Estudio de la secrecion de inmunoglobulinas en celulas plasmaticas humanas

  1. REALES RODRIGUEZ, ELENA
Dirigida por:
  1. Antonio Campos Caro Director

Universidad de defensa: Universidad de Cádiz

Fecha de defensa: 10 de diciembre de 2004

Tribunal:
  1. Carmen Estrada Cerquera Presidente/a
  2. Francisco Jose Garcia-Cozar Secretario
  3. Manuel Aguilar Diosdado Vocal
  4. Luis Miguel Gutiérrez Pérez Vocal
  5. Víctor Sánchez-Margalet Vocal
Departamento:
  1. Biomedicina, Biotecnología y Salud Pública

Tipo: Tesis

Teseo: 294279 DIALNET

Resumen

Las células plasmáticas juegan un papel crítico en la inmunidad adaptativa como mediadores de la respuesta inmune humoral.

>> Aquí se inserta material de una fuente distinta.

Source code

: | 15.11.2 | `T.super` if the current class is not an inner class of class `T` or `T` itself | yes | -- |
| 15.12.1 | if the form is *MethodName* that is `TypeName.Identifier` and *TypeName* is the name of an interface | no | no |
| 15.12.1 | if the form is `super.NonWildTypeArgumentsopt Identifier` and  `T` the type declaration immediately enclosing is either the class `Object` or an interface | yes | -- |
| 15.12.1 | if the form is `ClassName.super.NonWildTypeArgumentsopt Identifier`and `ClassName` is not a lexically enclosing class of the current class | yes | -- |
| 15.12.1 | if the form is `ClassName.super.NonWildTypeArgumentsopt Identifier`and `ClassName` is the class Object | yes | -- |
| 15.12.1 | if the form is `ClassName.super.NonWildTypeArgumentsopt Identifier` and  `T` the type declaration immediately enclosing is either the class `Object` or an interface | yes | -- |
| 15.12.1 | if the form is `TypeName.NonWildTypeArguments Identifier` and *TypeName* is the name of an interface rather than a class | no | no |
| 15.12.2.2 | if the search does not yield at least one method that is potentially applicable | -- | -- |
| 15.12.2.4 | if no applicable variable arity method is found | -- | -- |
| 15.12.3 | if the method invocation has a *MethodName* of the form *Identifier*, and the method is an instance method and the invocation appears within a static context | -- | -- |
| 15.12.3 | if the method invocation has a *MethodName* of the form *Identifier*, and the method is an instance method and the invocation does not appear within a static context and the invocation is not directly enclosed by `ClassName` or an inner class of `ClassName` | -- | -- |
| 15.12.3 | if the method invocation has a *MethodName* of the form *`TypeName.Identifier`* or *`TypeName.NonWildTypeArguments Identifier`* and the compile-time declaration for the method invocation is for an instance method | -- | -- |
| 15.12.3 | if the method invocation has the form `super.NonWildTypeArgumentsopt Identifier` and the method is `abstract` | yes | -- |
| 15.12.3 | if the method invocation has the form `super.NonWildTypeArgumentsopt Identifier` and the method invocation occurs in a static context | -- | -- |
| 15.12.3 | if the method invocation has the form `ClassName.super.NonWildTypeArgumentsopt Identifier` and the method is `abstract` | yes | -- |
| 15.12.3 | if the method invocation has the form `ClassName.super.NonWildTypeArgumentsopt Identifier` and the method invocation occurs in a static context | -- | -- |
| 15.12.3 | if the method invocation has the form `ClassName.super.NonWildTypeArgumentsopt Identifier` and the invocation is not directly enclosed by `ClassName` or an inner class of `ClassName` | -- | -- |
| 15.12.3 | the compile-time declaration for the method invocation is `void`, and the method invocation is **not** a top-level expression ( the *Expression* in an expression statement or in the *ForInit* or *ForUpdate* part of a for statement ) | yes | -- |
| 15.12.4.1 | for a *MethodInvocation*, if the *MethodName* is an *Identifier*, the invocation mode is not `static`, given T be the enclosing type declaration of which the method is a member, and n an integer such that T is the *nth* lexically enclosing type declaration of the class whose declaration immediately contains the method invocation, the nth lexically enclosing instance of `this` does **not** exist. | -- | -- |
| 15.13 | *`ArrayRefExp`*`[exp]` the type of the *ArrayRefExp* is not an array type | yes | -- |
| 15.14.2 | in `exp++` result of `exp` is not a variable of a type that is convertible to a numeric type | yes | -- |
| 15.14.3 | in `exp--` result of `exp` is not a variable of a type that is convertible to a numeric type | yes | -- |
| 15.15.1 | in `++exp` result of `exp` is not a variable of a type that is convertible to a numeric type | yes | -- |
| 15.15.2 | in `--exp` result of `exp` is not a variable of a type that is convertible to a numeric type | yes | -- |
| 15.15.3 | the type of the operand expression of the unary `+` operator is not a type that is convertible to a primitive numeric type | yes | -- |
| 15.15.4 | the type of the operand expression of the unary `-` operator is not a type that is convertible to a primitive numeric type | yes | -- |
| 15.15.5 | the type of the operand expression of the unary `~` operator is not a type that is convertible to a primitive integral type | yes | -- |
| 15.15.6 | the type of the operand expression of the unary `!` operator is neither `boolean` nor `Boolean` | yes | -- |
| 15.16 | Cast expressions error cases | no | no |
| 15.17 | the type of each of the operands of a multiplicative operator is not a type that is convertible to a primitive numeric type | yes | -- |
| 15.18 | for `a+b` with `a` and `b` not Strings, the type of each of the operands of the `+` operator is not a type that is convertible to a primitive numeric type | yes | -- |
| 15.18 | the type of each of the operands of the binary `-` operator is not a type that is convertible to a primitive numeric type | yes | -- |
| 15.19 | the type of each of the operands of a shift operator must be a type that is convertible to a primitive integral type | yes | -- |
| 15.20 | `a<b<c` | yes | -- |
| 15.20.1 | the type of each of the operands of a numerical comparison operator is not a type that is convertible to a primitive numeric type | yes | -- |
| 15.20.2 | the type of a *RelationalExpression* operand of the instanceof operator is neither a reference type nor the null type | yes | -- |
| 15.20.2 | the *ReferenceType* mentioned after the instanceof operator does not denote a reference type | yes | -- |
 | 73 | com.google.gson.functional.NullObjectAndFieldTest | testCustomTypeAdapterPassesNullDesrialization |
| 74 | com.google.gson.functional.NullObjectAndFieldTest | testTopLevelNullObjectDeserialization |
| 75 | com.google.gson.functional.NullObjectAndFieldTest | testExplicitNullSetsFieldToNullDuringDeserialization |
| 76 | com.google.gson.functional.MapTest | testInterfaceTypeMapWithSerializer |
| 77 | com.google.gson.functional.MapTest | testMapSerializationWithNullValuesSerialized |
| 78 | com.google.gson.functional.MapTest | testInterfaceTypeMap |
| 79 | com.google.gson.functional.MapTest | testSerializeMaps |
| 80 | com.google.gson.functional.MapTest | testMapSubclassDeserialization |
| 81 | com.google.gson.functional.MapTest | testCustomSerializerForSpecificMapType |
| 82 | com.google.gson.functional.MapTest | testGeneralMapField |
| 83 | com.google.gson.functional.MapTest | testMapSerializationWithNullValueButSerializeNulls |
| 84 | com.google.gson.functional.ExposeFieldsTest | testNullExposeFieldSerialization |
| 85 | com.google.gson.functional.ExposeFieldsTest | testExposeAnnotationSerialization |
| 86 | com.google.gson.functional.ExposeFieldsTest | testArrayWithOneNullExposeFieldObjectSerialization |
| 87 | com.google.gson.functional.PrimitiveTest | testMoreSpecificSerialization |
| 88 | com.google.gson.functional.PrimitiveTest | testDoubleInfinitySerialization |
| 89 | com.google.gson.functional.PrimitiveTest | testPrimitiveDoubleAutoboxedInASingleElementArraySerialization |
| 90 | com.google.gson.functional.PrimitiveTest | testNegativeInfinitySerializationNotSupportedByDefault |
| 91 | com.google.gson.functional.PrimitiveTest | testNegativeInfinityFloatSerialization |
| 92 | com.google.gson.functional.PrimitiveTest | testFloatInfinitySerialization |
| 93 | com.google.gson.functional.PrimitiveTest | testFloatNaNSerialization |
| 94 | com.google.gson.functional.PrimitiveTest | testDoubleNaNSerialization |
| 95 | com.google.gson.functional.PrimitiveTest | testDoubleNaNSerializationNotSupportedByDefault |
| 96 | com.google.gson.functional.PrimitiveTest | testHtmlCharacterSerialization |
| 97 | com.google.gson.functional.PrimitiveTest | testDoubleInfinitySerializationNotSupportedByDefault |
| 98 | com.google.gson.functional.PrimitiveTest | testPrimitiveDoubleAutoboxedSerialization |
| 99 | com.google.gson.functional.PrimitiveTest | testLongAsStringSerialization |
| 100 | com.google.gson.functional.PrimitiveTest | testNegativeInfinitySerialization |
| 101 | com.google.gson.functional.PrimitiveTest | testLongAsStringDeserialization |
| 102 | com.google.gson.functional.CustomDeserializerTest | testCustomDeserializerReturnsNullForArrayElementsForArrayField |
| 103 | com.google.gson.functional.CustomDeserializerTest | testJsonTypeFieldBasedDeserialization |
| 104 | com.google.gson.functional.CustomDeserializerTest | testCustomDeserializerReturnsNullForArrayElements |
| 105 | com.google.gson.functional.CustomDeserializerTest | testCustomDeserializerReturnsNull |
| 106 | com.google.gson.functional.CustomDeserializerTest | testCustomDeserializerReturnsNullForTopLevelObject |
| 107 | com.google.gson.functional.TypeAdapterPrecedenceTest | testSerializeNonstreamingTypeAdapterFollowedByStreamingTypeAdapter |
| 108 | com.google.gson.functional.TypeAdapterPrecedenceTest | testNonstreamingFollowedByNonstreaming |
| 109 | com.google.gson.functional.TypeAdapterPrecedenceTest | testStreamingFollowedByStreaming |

Estas células son linfocitos-B diferenciados con la única finalidad de secretar inmunoglobulinas o anticuerpos. A pesar de la importancia de este proceso, no se ha estudiado aún que mecanismos podrían estar implicados en la exocitosis de inmunoglobulinas. Por otra parte, se conoce que las proteinas SNARes (soluble N-ethylmaleimide-sensitive factor attachment protein receptors) median los procesos de fusión de membranas en la célula y se han asociado a procesos de exocitosis en diversos sistemas, por lo que nos planteamos en este trabajo si estas proteinas estarían involucradas en la exocitosis de anticuerpos. Para el estudio usamos células plasmáticas humanas normales obtenidas de lámina propia de colon y sangre periférica; y tumorales, en este caso las lineas celulares IM-9 y U266. Mediante ensayos de detección de transcritos primarios (RT-PCR y Protección de ARNasas) y proteinas ("Western-blotting", Inmunofluorescencia y subfraccionamientos celulares) identificamos en las células a estudio las proteinas SNAREs, VAMP-2, VAMP-3, VAMP-4, VAMP-5, VAMP-8, SNAP-23, Sintaxina-2, Sintaxina-3, Sintaxina-4, proteinas que se han descrito preferentemente en procesos de exocitosis en otros sistemas. Las proteinas VAMP-1, SNAP-25 y Sintaxina-1 no se detectan., las cuales son más específicas de tejidos neuronales y neuroendocrinos. Cuando transfectamos las células plasmáticas con proteinas de fusión GST-SNAP-23(1-203) observamos una inhibición de la secreción de inmunoglobulinas. Sin embargo, con la transfección de GST o la forma delecionada GST-SNAP-23(1-150) (delección de unión a otros SNAREs) no se veia afectada la secreción. Estos datos sugieren que la proteína SNAP-23 parece estar implicada en la secreción de inmunoglobulinas, y las proteinas de fusión para SNAP-23 estarían uniéndose a proteínas SNAREs dianas endógenas, dando lugar a interacciones no productivas, por lo que estarían actuando como péptidos inhibitorios y bloqueando así la exocitosis de anticuerpos.